• **Extrait du document**
════

La décision de Benoît XVI de déposer sa charge a provoqué un émoi qui a dépassé très largement les frontières de l’Église catholique. Qu’on le veuille ou non, l’évêque de Rome est un point de repère central dans la vie du monde. Tous les responsables politiques ont réagi à l’événement et on a remarqué le message singulier du président Obama qui ajoutait l’assurance de ses prières (et celles de son épouse) à sa reconnaissance pour l’œuvre accomplie. Le caractère inédit d’une renonciation a alimenté un débat sur l’exercice de la primauté et les éventuels changements à envisager pour son avenir. Il y a d’ailleurs un contraste entre l’expression d’une reconnaissance unanime de la part du peuple chrétien et les tentatives de remise en cause, souvent très polémiques de la papauté. C’est vrai que le moment est particulièrement propice à l’expression de théories en tous genres de la part de ceux qui voudraient refonder l’Église à leur manière.
Cela vaut la peine de s’y arrêter un instant, ne serait-ce que pour poser quelques questions. Qui a compétence en la matière ? Quelle est la légitimité de ceux qui s’érigent en réformateurs, en jugeant de leur hauteur les deux derniers pontificats et prétendent définir les lignes institutionnelles d’une papauté vraiment adaptée à ce qu’ils appellent la modernité ? J’avoue qu’à lire certaines contributions, je passe de la stupéfaction à l’irritation, pour terminer dans le fou rire. Tout de même, la sociologie ne donne pas tous les droits. Ou alors je me trompe complètement. Elle est une science empirique, à base d’enquêtes sur une réalité qui échappe souvent à la systématisation. Il est vrai que le sociologue peut étendre son champ disciplinaire, en recourant à la mémoire des historiens. Est-il pour autant autorisé à des conclusions générales, du style péremptoire, auxquelles nous devrions adhérer comme devant des évidences scientifiques ? Ce n’est pas du tout mon sentiment. Ma principale objection relève de la nature singulière du mystère chrétien. La situation privilégiée de l’Église de Rome depuis les origines chrétiennes n’a rien à voir avec une quelconque doctrine constitutionnelle. L’autorité des successeurs de Pierre leur vient de la volonté même du Christ, qui s’exprime dans les Évangiles avec une netteté surprenante.

════

• **À faire**
A: Résumez en deux phrases le texte sur la renonciation de Benoît XVI.
B: Poursuivez le texte sur la renonciation de Benoît XVI à la suite de sa dernière phrase.
Les données n'ont aucun rôle dans cette partie.

• **Extraits de données**
════

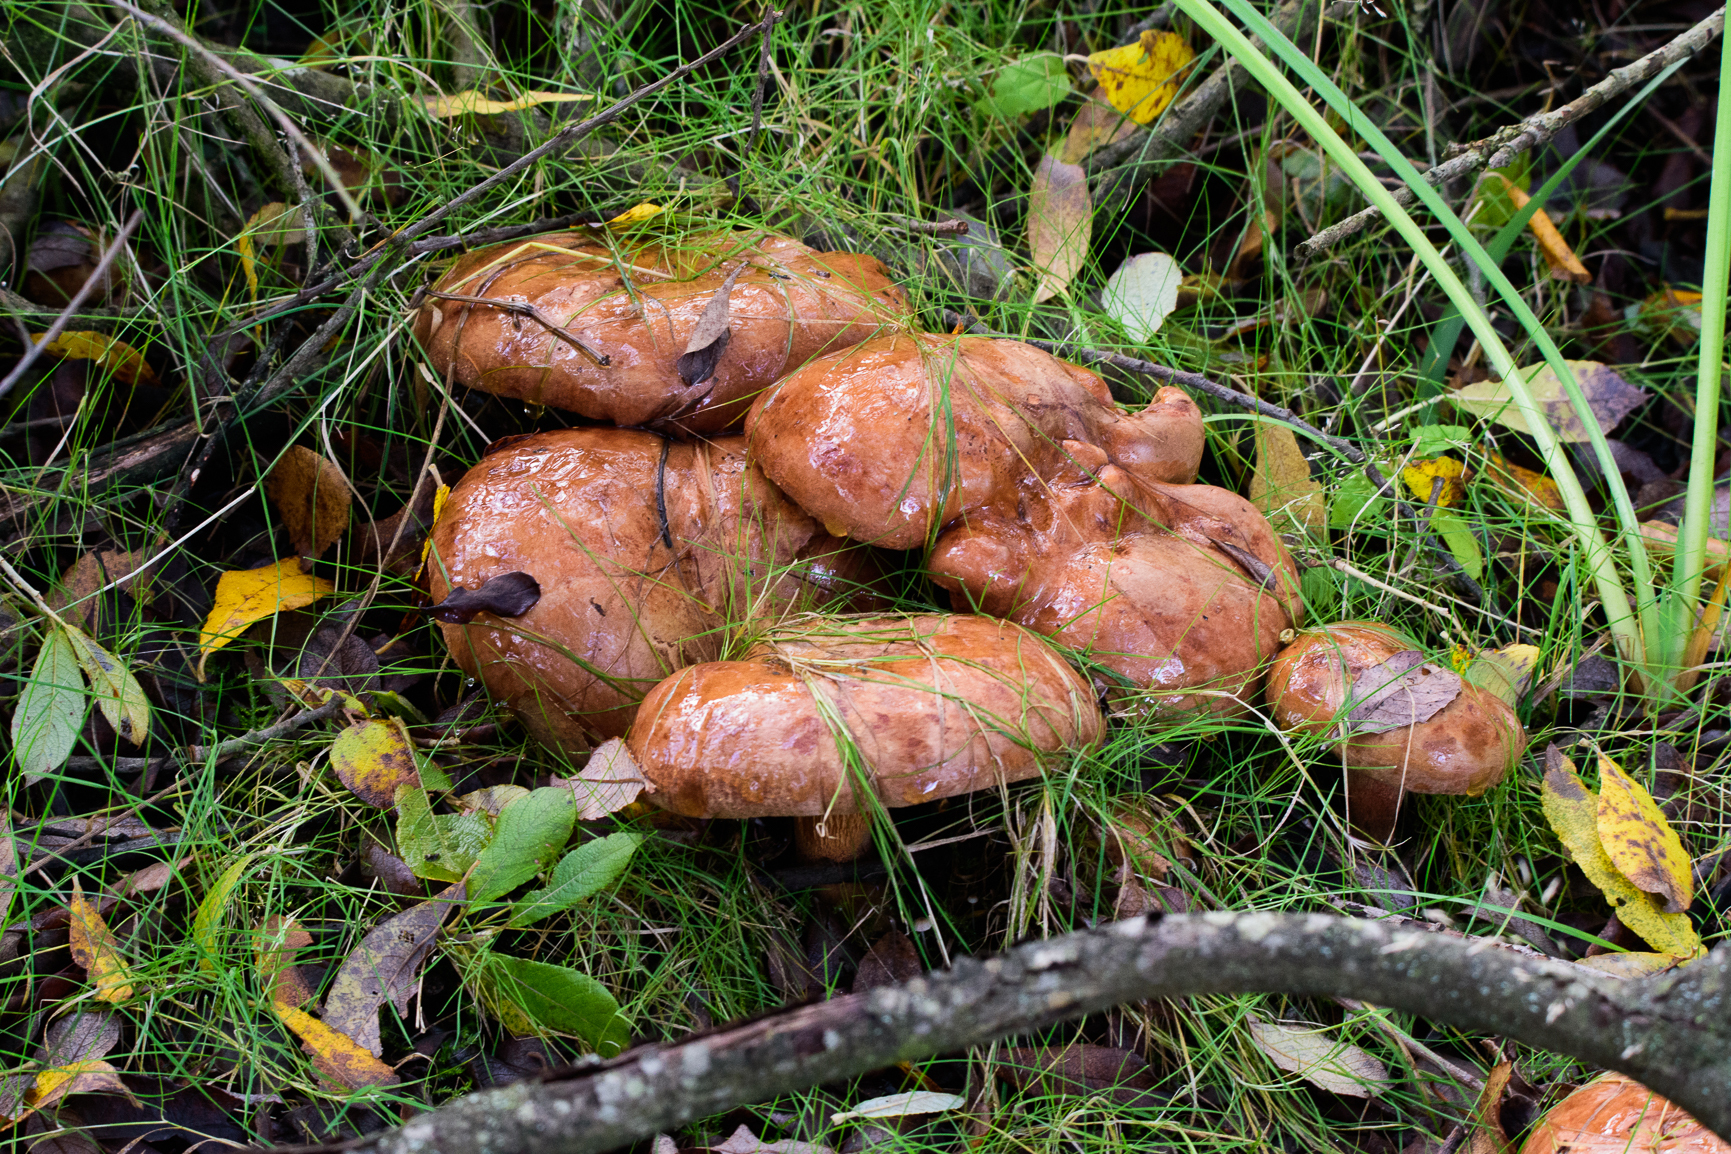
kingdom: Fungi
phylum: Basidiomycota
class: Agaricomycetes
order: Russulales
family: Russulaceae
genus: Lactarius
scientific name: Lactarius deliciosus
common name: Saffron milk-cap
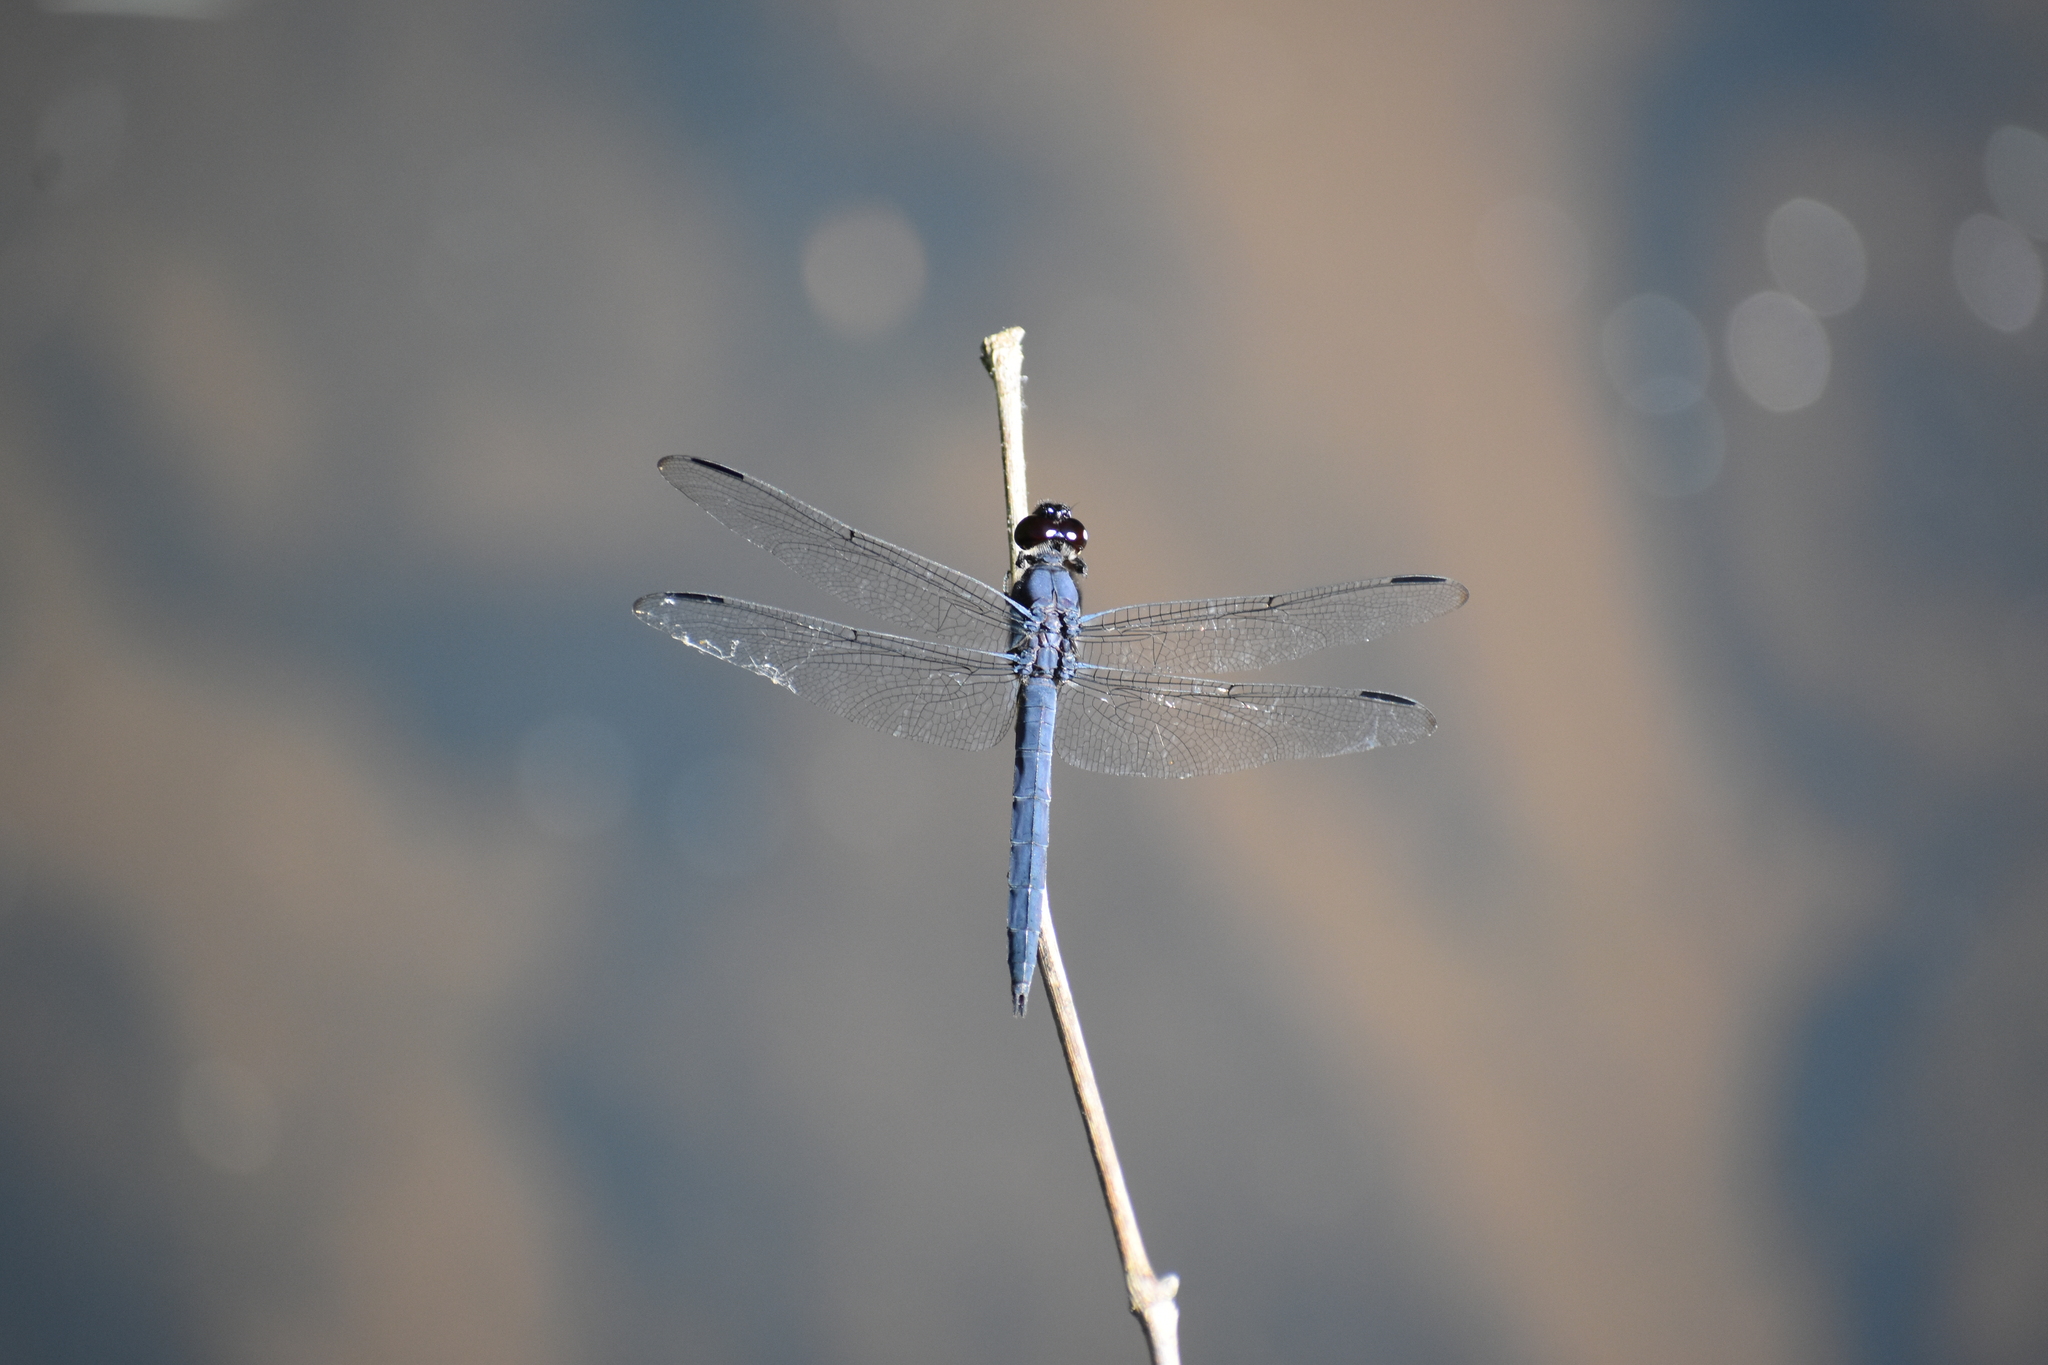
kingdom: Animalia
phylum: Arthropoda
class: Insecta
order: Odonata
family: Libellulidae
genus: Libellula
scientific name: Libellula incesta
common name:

════

• **Réponses de l'exercice**
A: La décision de Benoît XVI de déposer sa charge a suscité un émoi bien au-delà de l'Église catholique et alimenté un débat, souvent polémique, sur l'exercice de la primauté et son avenir. Le texte conteste la légitimité de ceux qui, au nom de la sociologie, prétendent redéfinir la papauté, car l'autorité des successeurs de Pierre vient de la volonté même du Christ exprimée dans les Évangiles.

B:
J’ai été frappé d’une remarque que m’avait faite un jour le cardinal de Lubac. Il est étonnant, me disait-il, que le rôle de Pierre ait été si bien défini, alors que dans des domaines essentiels de la doctrine, les références scripturaires sont parfois difficiles à interpréter. Il me parlait notamment de l’eucharistie. Quand on parle du pape, on doit impérativement revenir à ce fondement évangélique et notamment à l’appendice de l’évangile de Jean. C’est par trois fois que Jésus intime son ordre à Pierre : « Pais mes brebis » et l’on peut retenir aussi ce qui est rapporté en saint Luc (22. 32) : « J’ai prié pour que ta foi ne défaille pas. » La fameuse doctrine de l’infaillibilité définie à Vatican I s’explique ainsi. Elle ne consiste pas dans une prétention à la toute-puissance, elle s’origine dans un charisme confié au premier des apôtres. Tous les échafaudages intellectuels construits indépendamment de ces données premières ne tiennent pas. Sans doute, la papauté se décline dans une longue histoire, et elle a été marquée par les différentes phases de son incarnation dans les réalités du temps. Les premiers papes martyrs des origines sont très différents de ceux de la période médiévale qui correspond à un développement d’un type de société dont le christianisme est le fondement. Ce qui va se produire à la fin du XIXe siècle avec la disparition des États pontificaux correspond à une autre économie de l’institution qui affirme son caractère complètement spirituel, détaché de la charge du temporel. Il n’empêche que c’est toujours le même charisme pétrinien qui est à l’œuvre et qui est susceptible de se prolonger dans d’autres incarnations historiques.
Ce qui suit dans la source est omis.